Sunday, July 17, 2011

MIFF, take 2

MIFF is honoring Malcolm McDowell with the Mid-Life Achievement Award. As such, he chose 4films that he wished to screen at the festival and was going to be here for a few days. As a result - whether fair or not - my friends and I have been joking, leading up to the festival, that we should stay away from "the guy from A Clockwork Orange." That dude is messed up.

My friend Lisa is one of the guest services coordinators for the festival. Friday morning Lisa, her husband David, another friend Erin, and I went down to Augusta to catch Harry Potter 7.2. After the movie, a fellow MIFF organizer called Lisa to request that she join her and Malcolm for lunch. In planning her next move, Lisa may have taken our joking to heart a bit too much and turned down the invite (to have lunch with us at Panera... we were 20+ minutes away anyway). However, it turns out that she got "roped" into joining them at the restaurant anyway.

GIVEN DATA →
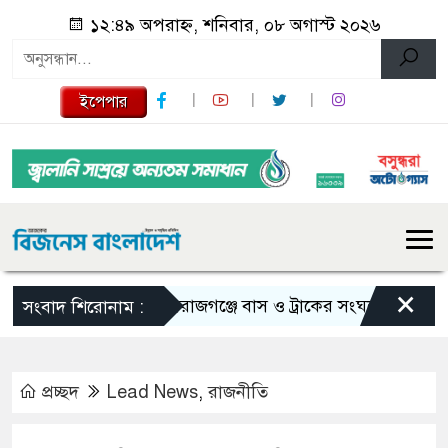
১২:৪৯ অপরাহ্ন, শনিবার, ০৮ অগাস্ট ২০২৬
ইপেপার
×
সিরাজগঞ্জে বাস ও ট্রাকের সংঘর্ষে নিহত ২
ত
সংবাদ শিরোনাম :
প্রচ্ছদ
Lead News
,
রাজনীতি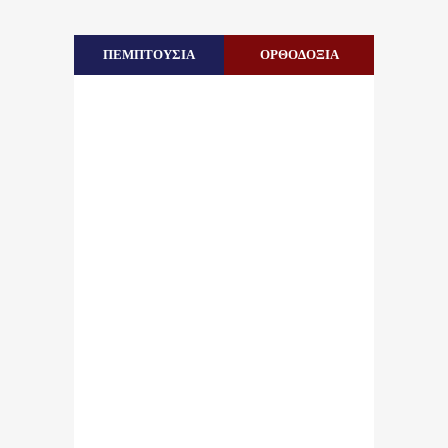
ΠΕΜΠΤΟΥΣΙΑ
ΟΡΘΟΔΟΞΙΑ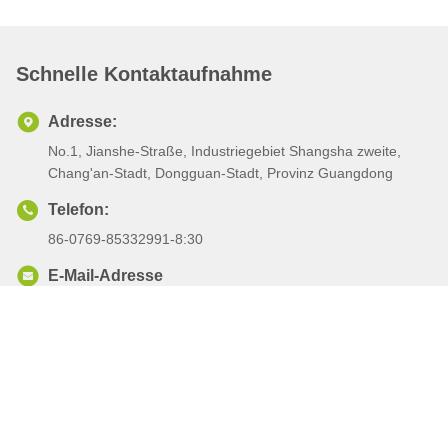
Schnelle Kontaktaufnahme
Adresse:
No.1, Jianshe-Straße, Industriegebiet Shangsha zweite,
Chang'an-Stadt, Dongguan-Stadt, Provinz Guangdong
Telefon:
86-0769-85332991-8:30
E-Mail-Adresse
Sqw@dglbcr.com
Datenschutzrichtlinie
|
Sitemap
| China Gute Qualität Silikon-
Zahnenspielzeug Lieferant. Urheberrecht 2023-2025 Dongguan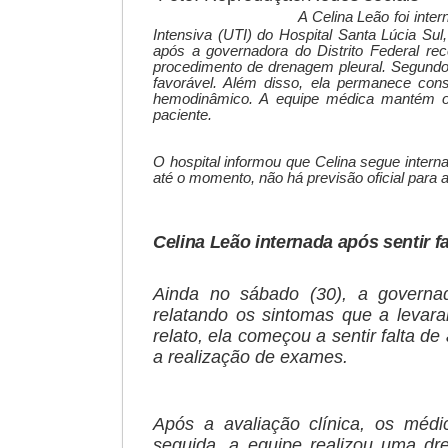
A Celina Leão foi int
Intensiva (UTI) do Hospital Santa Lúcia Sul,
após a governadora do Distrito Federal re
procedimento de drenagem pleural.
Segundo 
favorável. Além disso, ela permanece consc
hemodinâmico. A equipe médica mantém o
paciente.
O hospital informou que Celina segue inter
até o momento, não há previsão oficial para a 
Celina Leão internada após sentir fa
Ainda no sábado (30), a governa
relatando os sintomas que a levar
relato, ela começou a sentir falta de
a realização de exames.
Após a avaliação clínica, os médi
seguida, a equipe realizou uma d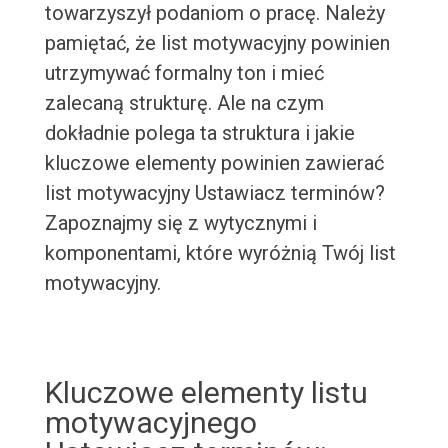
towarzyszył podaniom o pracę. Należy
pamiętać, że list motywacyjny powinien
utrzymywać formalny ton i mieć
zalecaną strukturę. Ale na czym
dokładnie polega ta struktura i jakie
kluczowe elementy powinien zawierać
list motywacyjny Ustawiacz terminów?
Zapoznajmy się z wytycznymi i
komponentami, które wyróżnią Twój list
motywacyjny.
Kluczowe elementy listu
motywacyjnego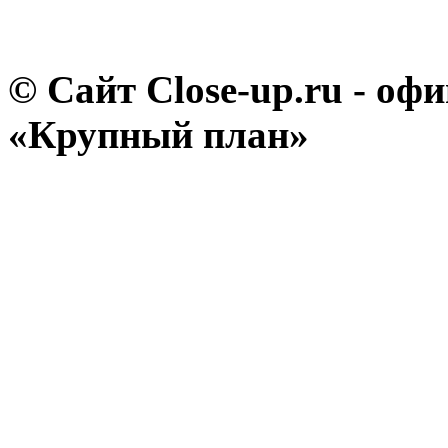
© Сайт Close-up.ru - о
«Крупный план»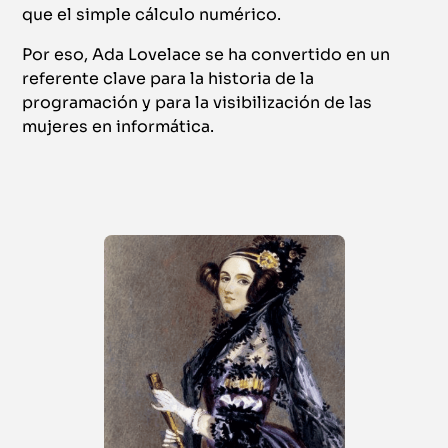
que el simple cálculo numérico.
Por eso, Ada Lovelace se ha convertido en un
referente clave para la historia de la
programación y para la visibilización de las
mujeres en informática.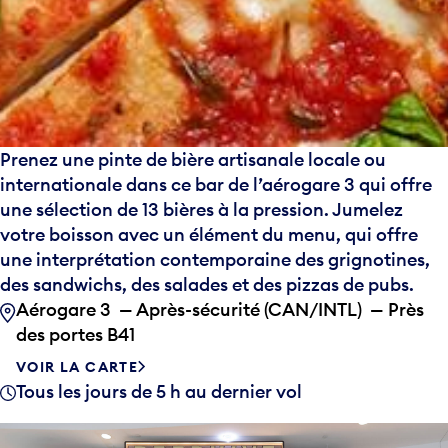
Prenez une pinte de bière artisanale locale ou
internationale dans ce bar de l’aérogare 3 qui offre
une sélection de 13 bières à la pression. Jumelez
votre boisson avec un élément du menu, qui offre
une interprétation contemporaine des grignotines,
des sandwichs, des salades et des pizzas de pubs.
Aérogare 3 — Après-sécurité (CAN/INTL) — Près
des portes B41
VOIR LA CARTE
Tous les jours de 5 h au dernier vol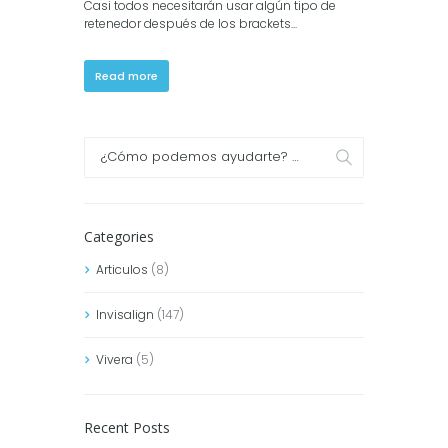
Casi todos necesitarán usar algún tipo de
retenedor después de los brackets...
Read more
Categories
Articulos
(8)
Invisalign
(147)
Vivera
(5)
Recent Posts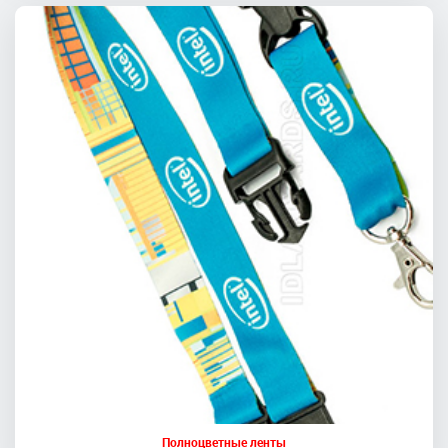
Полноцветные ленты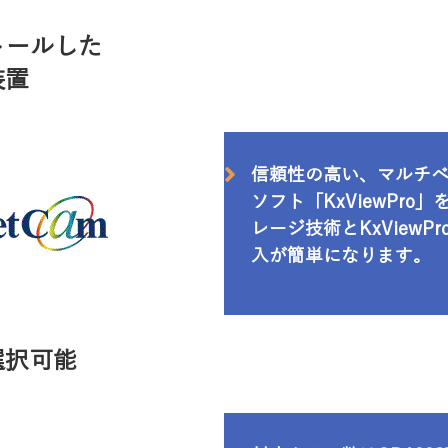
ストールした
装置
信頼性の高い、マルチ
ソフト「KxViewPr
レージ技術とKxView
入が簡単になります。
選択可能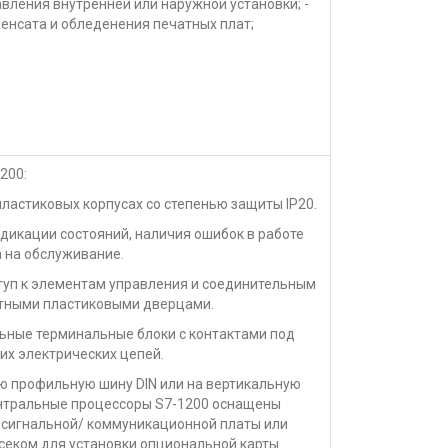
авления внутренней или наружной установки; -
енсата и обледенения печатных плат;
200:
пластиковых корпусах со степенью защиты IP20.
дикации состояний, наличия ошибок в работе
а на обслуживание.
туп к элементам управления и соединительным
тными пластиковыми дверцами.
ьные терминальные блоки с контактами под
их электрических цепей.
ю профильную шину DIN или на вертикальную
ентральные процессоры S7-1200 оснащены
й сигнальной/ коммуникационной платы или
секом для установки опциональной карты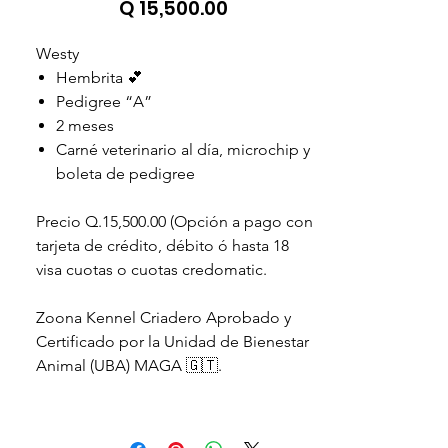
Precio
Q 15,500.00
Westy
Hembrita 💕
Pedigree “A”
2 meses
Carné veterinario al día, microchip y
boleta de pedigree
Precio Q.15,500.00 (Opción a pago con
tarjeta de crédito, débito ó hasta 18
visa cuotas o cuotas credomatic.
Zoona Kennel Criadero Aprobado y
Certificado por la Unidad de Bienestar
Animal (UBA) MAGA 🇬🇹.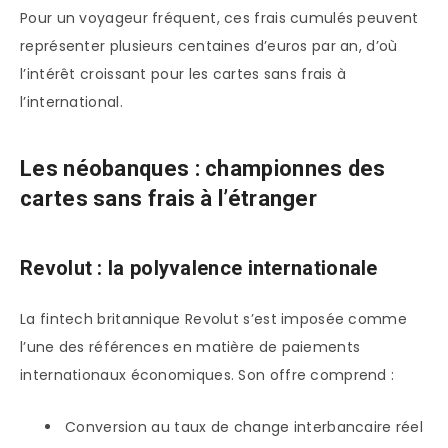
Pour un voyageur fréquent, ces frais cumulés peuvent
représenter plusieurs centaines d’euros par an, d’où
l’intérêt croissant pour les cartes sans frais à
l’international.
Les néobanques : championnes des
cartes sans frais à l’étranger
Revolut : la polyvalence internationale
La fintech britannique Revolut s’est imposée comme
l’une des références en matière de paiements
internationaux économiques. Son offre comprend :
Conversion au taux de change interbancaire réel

WORK TO COMPLETE → According to the MIFF text above, what award is the festival giving Malcolm McDowell?

ANSWER SECTION → The Mid-Life Achievement Award.